Extracted data >>
= Beginning of Section =
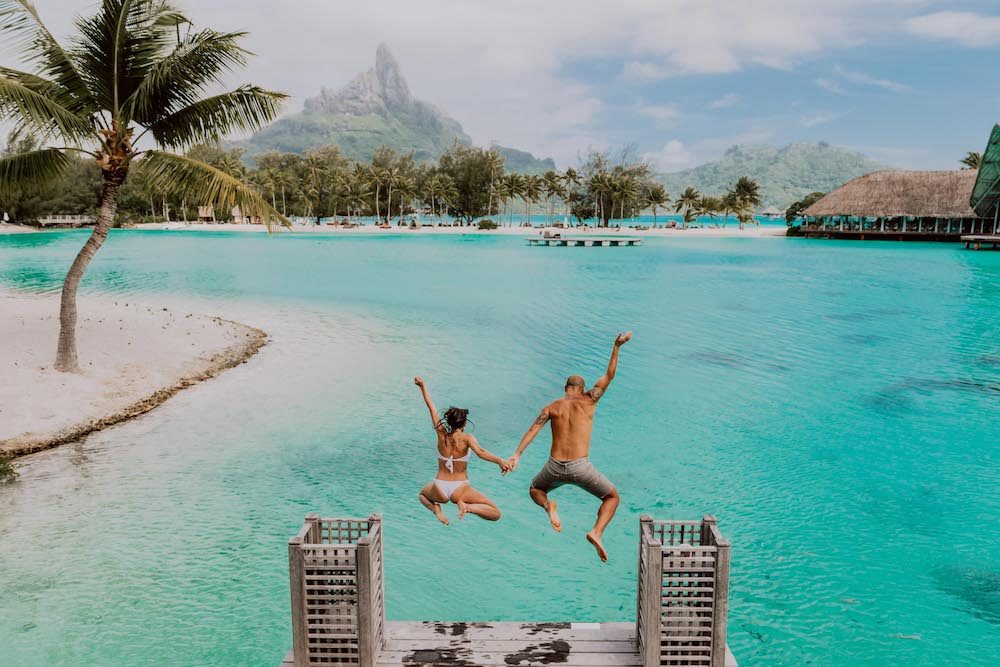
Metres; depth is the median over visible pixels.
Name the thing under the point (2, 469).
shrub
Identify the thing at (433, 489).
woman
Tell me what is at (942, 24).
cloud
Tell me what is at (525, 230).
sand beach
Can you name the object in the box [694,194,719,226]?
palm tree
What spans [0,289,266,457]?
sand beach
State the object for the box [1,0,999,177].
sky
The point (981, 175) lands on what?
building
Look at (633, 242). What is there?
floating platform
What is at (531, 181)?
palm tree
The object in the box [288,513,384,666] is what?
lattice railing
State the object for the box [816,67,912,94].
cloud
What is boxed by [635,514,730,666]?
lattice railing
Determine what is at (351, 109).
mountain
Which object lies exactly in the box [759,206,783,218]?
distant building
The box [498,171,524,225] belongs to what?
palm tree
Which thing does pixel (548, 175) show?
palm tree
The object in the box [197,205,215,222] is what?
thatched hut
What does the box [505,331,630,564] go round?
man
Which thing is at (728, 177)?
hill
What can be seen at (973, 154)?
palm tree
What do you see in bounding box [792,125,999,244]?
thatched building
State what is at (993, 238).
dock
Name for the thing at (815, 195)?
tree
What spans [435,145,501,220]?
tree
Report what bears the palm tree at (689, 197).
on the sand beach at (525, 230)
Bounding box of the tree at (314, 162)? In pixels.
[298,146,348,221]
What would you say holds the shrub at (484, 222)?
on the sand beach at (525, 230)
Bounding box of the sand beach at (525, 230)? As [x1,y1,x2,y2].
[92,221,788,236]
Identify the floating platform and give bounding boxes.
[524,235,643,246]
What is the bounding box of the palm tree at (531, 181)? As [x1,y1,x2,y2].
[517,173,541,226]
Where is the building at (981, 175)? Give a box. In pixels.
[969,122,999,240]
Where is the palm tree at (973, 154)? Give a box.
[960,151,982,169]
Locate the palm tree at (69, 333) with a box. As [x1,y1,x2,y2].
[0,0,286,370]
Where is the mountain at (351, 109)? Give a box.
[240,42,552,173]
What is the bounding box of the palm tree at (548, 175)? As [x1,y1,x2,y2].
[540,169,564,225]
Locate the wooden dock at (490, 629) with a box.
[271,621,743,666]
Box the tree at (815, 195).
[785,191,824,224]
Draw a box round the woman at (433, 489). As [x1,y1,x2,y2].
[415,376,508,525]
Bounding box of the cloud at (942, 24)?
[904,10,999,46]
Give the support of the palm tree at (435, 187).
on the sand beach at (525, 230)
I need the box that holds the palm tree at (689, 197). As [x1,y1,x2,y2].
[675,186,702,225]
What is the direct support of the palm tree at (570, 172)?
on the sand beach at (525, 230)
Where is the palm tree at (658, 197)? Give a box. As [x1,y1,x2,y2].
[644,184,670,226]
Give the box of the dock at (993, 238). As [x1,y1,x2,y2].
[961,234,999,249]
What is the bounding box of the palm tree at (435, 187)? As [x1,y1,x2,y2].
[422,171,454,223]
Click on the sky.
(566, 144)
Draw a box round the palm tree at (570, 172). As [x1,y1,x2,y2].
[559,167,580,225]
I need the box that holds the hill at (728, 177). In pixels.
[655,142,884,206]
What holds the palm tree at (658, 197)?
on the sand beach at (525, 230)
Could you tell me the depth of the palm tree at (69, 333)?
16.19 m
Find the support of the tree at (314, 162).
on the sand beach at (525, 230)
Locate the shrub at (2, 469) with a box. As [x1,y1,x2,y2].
= End of Section =
Repeat every line above precisely; pictures do not belong in the copy.

Completed exercise >>
Metres; depth is the median over visible pixels.
Name the thing under the point (2, 469).
shrub
Identify the thing at (433, 489).
woman
Tell me what is at (942, 24).
cloud
Tell me what is at (525, 230).
sand beach
Can you name the object in the box [694,194,719,226]?
palm tree
What spans [0,289,266,457]?
sand beach
State the object for the box [1,0,999,177].
sky
The point (981, 175) lands on what?
building
Look at (633, 242). What is there?
floating platform
What is at (531, 181)?
palm tree
The object in the box [288,513,384,666] is what?
lattice railing
State the object for the box [816,67,912,94].
cloud
What is boxed by [635,514,730,666]?
lattice railing
Determine what is at (351, 109).
mountain
Which object lies exactly in the box [759,206,783,218]?
distant building
The box [498,171,524,225] belongs to what?
palm tree
Which thing does pixel (548, 175) show?
palm tree
The object in the box [197,205,215,222] is what?
thatched hut
What does the box [505,331,630,564] go round?
man
Which thing is at (728, 177)?
hill
What can be seen at (973, 154)?
palm tree
What do you see in bounding box [792,125,999,244]?
thatched building
State what is at (993, 238).
dock
Name for the thing at (815, 195)?
tree
What spans [435,145,501,220]?
tree
Report what bears the palm tree at (689, 197).
on the sand beach at (525, 230)
Bounding box of the tree at (314, 162)? In pixels.
[298,146,348,221]
What would you say holds the shrub at (484, 222)?
on the sand beach at (525, 230)
Bounding box of the sand beach at (525, 230)? As [x1,y1,x2,y2].
[92,221,788,236]
Identify the floating platform and give bounding boxes.
[524,235,643,246]
What is the bounding box of the palm tree at (531, 181)? As [x1,y1,x2,y2].
[517,173,541,226]
Where is the building at (981, 175)? Give a box. In pixels.
[969,122,999,240]
Where is the palm tree at (973, 154)? Give a box.
[960,151,982,169]
Locate the palm tree at (69, 333) with a box. As [x1,y1,x2,y2].
[0,0,286,370]
Where is the mountain at (351, 109)? Give a box.
[240,42,552,173]
What is the bounding box of the palm tree at (548, 175)? As [x1,y1,x2,y2].
[540,169,564,225]
Locate the wooden dock at (490, 629) with a box.
[271,621,743,666]
Box the tree at (815, 195).
[785,191,824,224]
Draw a box round the woman at (433, 489). As [x1,y1,x2,y2].
[415,376,508,525]
Bounding box of the cloud at (942, 24)?
[904,10,999,46]
Give the support of the palm tree at (435, 187).
on the sand beach at (525, 230)
I need the box that holds the palm tree at (689, 197). As [x1,y1,x2,y2].
[675,186,702,225]
What is the direct support of the palm tree at (570, 172)?
on the sand beach at (525, 230)
Where is the palm tree at (658, 197)? Give a box. As [x1,y1,x2,y2].
[644,184,670,226]
Give the box of the dock at (993, 238). As [x1,y1,x2,y2].
[961,234,999,249]
What is the bounding box of the palm tree at (435, 187)? As [x1,y1,x2,y2].
[422,171,454,223]
Click on the sky.
(566, 144)
Draw a box round the palm tree at (570, 172). As [x1,y1,x2,y2].
[559,167,580,225]
I need the box that holds the hill at (728, 177). In pixels.
[655,142,884,206]
What holds the palm tree at (658, 197)?
on the sand beach at (525, 230)
Could you tell me the depth of the palm tree at (69, 333)?
16.19 m
Find the support of the tree at (314, 162).
on the sand beach at (525, 230)
Locate the shrub at (2, 469) with a box. As [x1,y1,x2,y2].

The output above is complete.